Loui Mauffette a été parmi les premiers à flairer la tendance. Et puis, le show Oxygène du metteur en scène d'origine bulgare Galin Stoev (au dernier festival TransAmériques) a confirmé qu'un vent de poésie rafraîchissait aussi les scènes d'ailleurs.

Semblerait que la brise poétique continue à prendre du souffle. De sorte que ce mois-ci, les spectateurs de théâtre montréalais ont le choix entre les mots de Lautréamont, Jean-Paul Daoust et Leonard Cohen. Slammée, criée, imagée ou offerte en toute délicatesse, la poésie se déploie au théâtre dans des formes qui n'ont plus rien à voir avec les poussiéreuses (et ringardes!) soirées de poésie d'antan.

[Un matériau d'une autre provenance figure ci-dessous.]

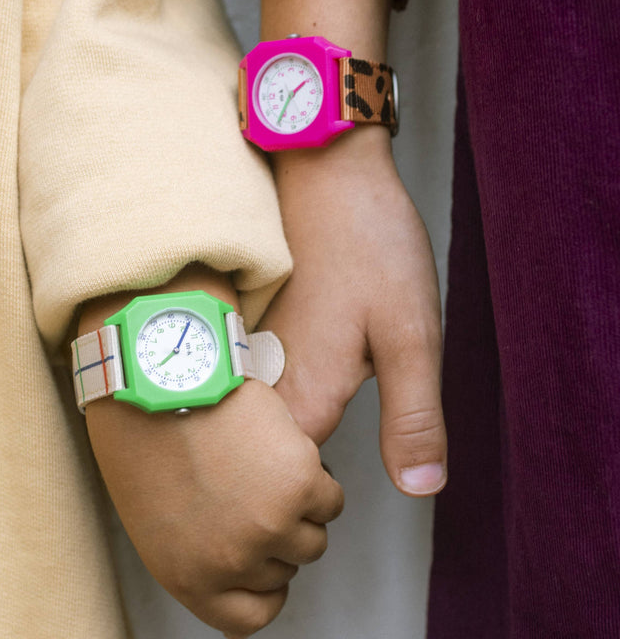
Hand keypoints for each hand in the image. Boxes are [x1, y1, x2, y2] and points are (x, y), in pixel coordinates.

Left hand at [87, 382, 343, 635]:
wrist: (158, 378)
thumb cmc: (148, 436)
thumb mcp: (158, 520)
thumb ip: (199, 559)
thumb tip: (232, 589)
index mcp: (190, 577)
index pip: (250, 617)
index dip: (264, 586)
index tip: (266, 560)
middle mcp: (231, 561)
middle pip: (286, 570)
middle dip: (277, 533)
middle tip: (255, 489)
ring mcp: (268, 525)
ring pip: (313, 539)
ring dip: (300, 508)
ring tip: (268, 467)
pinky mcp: (298, 483)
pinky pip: (331, 500)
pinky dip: (318, 480)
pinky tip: (287, 452)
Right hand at [259, 128, 446, 495]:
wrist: (325, 174)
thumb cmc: (370, 246)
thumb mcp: (412, 334)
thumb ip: (414, 417)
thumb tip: (420, 488)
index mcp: (304, 395)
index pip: (298, 486)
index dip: (318, 497)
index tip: (336, 490)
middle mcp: (264, 382)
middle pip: (269, 458)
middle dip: (295, 468)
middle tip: (335, 430)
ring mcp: (252, 353)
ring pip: (261, 421)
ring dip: (284, 428)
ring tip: (324, 393)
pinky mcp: (253, 330)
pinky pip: (257, 384)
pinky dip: (277, 390)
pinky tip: (310, 360)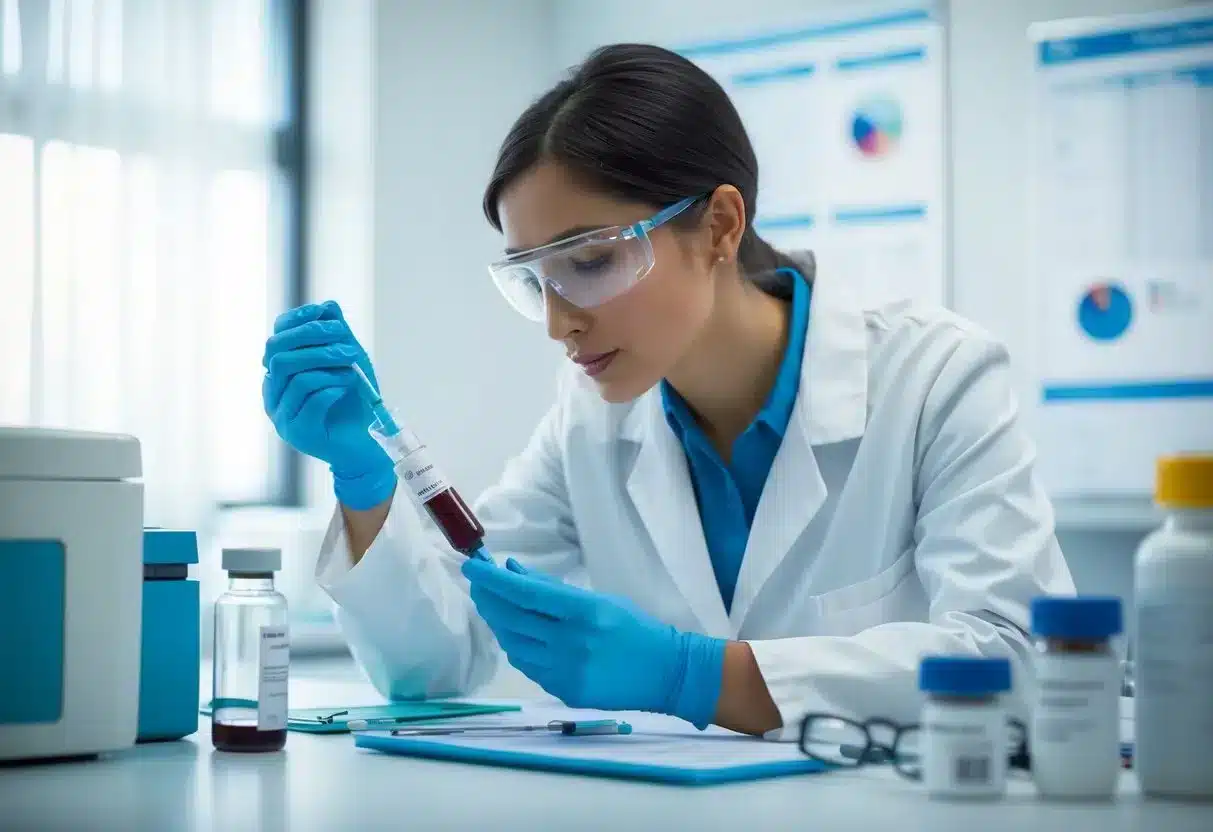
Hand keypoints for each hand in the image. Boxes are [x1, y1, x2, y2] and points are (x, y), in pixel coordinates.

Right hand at [262, 301, 394, 509]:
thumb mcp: (349, 362)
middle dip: (315, 341)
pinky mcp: (298, 433)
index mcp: (281, 375)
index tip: (326, 316)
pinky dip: (332, 388)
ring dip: (327, 366)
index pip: (276, 338)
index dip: (297, 322)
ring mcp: (282, 415)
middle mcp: (274, 394)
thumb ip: (337, 335)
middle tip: (347, 345)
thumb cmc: (355, 402)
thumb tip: (327, 306)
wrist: (367, 443)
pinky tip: (346, 388)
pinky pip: (309, 401)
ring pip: (294, 376)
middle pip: (278, 353)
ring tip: (351, 370)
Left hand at [462, 557, 725, 727]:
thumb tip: (511, 571)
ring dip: (500, 624)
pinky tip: (519, 635)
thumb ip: (552, 588)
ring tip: (496, 607)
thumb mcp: (598, 600)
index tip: (471, 565)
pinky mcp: (564, 691)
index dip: (492, 580)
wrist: (665, 672)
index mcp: (582, 612)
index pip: (524, 594)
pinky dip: (517, 647)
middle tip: (477, 583)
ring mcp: (565, 671)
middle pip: (511, 619)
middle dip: (488, 598)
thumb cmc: (634, 628)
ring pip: (513, 645)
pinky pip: (528, 667)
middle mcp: (570, 642)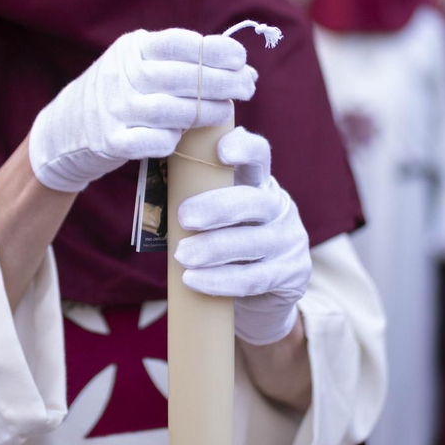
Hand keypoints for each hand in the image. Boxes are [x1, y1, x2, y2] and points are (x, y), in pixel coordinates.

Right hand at [28, 29, 257, 192]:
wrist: (63, 130)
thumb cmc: (118, 94)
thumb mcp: (137, 65)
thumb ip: (179, 64)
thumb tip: (242, 67)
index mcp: (131, 48)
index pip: (180, 43)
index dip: (215, 50)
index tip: (241, 59)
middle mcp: (121, 74)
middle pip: (183, 77)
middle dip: (223, 82)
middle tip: (248, 88)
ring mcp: (114, 108)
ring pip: (172, 111)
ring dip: (206, 112)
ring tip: (226, 112)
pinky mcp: (110, 141)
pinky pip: (154, 141)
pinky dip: (173, 140)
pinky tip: (183, 137)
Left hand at [174, 128, 310, 345]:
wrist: (258, 296)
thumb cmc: (225, 247)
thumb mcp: (215, 218)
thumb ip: (195, 200)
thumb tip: (151, 194)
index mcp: (258, 182)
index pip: (259, 155)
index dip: (244, 148)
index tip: (221, 151)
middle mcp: (279, 207)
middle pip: (255, 200)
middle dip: (217, 207)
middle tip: (184, 218)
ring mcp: (290, 240)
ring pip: (254, 241)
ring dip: (213, 249)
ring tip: (182, 256)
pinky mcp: (293, 273)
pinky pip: (254, 278)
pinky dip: (221, 280)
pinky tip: (194, 280)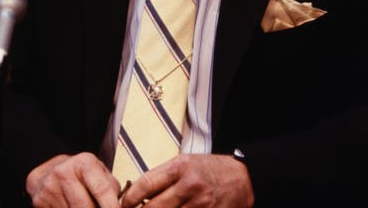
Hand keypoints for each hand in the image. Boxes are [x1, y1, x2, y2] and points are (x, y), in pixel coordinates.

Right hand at [26, 152, 121, 207]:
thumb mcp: (98, 172)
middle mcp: (64, 173)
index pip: (101, 189)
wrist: (47, 172)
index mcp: (83, 163)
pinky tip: (71, 207)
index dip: (111, 206)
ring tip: (86, 205)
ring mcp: (50, 187)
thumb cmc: (78, 173)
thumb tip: (120, 206)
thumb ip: (111, 187)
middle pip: (86, 207)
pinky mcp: (40, 201)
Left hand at [120, 154, 253, 206]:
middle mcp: (190, 186)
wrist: (243, 178)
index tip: (124, 205)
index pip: (146, 184)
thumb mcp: (185, 163)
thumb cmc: (210, 170)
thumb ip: (163, 177)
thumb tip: (136, 195)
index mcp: (181, 167)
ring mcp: (201, 205)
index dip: (129, 198)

Morte et enterrée, donc, l'époque où les happenings poétiques étaient associés à une bande de barbus expressifs qui gueulaient du Raôul Duguay entre deux verres de gros rouge qui tachent. «Ce n'est pas un récital de poésie, ni un spectacle littéraire», me confiait la semaine dernière Olivier Kemeid, parlant de sa mise en scène de Maldoror-Paysage.

Ce spectacle fait de collages d'extraits des Chants de Maldoror de Lautréamont est un exemple probant de la vague poétique qui inspire plusieurs jeunes metteurs en scène. Les jeunes acteurs de Maldoror-Paysage s'approprient Lautréamont avec une délirante désinvolture. Ils slamment, se déguisent, se lancent des mots en pleine figure, passent le poète au chinois avant de le faire revenir avec un peu d'oignon...

Rue Saint-Denis, chez Jean-Claude Germain, Marcel Pomerlo et André Perrier ont créé une intrigue théâtrale à partir de la poésie de Jean-Paul Daoust, poète de l'intensité. Quoi de plus inspirant qu'une existence de poète, pour composer un personnage qui crèvera la scène... «On a créé un personnage de théâtre qui s'appelle Jean-Paul, un être qui voudrait que chaque minute de son quotidien soit explosive et plus grande que nature, qui a besoin que la vie soit constamment comme le dernier jour», a dit Marcel Pomerlo.

Sur les charbons, deuxième «stonerie poétique» orchestrée par Loui Mauffette, est bien entendu le show poétique le plus attendu de la saison. Et pour cause: son désormais légendaire Poésie, sandwich et autres soirs qui penchent, né au Festival international de la littérature en 2007, a été encensé, repris, redemandé...

Qu'Éric Jean choisisse le nouvel assemblage poétique de Loui Mauffette, pour baptiser les nouveaux murs du Quat'Sous, est tout à fait dans l'air du temps. Et que de jeunes collaborateurs comme Francis Ducharme et Clara Furey sautent dans l'arène, fait la preuve que le théâtre crève d'envier de jouer avec les poètes.

C'est Rimbaud qui va se retourner de plaisir dans sa tombe.